See http://www.pythonchallenge.com

Addicting. For folks (like me) who like this kind of thing. For others, perhaps just dumb. Or infuriating.

Years ago -- many, many years ago -- I vaguely remember a similar game with a name like "insanity" or something like that. Now there's http://www.notpron.com and http://www.weffriddles.com. All of these are "show the page source" HTML games. These games are a kind of steganography: the page your browser renders isn't what you need to see.

What's important about the Python Challenge is that it's not specifically about Python. Any programming language would do. Although I suspect that folks who don't know Python will have a difficult time with some of the puzzles. I found that having Pillow was essential for problems 7 and 11. I'm sure there are packages as powerful as PIL/Pillow for other languages.

Also, one of the hints included dated Python 2.7 code. The rest of the problems, however, seem to fit perfectly well with Python 3.4.

I wasted a morning getting to challenge 11. It was a ton of fun.

Challenge 12 was the first of the show-stoppers. The hint "evil1.jpg" is beyond subtle. Let me add this hint: This is the first puzzle where the pictures have digits. Perhaps there are related pictures.

I spent hours studying and rearranging and filtering and enhancing evil1.jpg before I finally broke down and searched for a hint. The hint -- of course -- included the whole solution, so I had to skim the code to figure out what I'd missed.

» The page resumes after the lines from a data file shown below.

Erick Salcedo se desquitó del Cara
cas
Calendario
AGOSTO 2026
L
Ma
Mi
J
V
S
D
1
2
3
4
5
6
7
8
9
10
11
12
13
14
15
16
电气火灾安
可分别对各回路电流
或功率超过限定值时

Challenges 14, 15, and 16 require additional hints, also. 14, for example, needs a reminder that the pixels need to be spiraled. Challenge 15 barely requires minimal programming and a lot of Google searching for famous people's birthdays. Challenge 16's hint is as opaque as the picture. It involves restructuring the image. But. I had to resort to reading more of the http://intelligentgeek.blogspot.com/2006/03/python-challenge-16-ahh-i-finally.html than for other problems.

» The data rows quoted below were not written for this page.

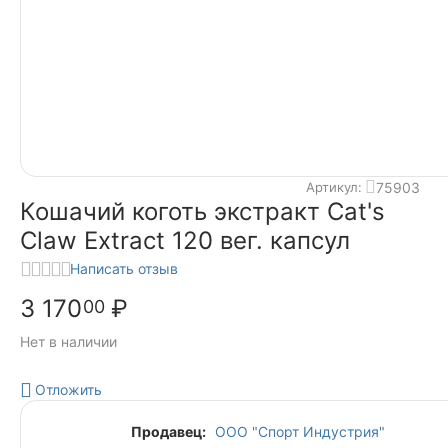
75903
Артикул:
Кошачий коготь экстракт Cat's
Claw Extract 120 вег. капсул
Написать отзыв
3 170
₽
00
Нет в наличии
Отложить
Продавец:
ООО "Спорт Индустрия"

I have chapters to review. I really shouldn't be playing around with silliness like this.

In spite of that, let me just say, that reading about the "Look-and-Say" sequence was a bunch of fun.

See http://oeis.org/A005150. Whatever you do, avoid reading this: http://archive.lib.msu.edu/crcmath/math/math/c/c671.htm; it won't help you with the Python Challenge at all. But it's interesting. And a huge time-waster. This particular challenge was more like Project Euler problems. [Project Euler is back up and running, BTW.]

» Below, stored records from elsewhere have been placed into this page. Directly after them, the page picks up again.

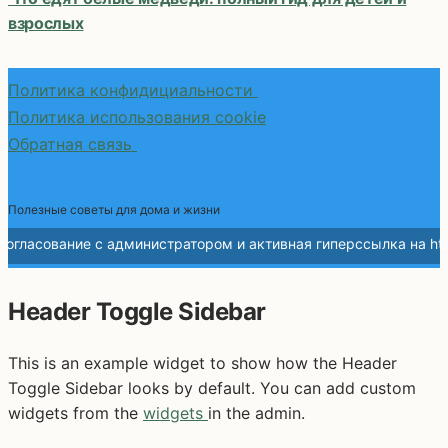
взрослых
Политика конфидициальности
Политика использования cookie
Обратная связь
Полезные советы для дома и жизни
Header Toggle Sidebar
This is an example widget to show how the Header
Toggle Sidebar looks by default. You can add custom
widgets from the
widgets
in the admin.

Here's my variation on the Conway sequence theme:

def say( digits ):

    def run_lengths(digits):
        d_iter= iter(digits)
        c, d0 = 1, next(d_iter)
        for d in d_iter:
            if d0 == d:
                c += 1
            else:
                yield str(c)+d0
                c, d0= 1, d
        yield str(c)+d0

    return "".join(run_lengths(digits))

I'm a fan of generator functions. A big fan.

The interesting part is that we can do run-length encoding for the look-and-say function relatively simply using the "buffered generator" design pattern.

  1. Seed the buffer with the head of the sequence, next(d_iter)

  2. For each item in the tail of the sequence:

    1. If it matches, count.
    2. If it doesn't match, yield the interim reduction and reset the counter.
  3. Yield the tail reduction.

This design pattern seems to occur in a number of contexts outside games and abstract math.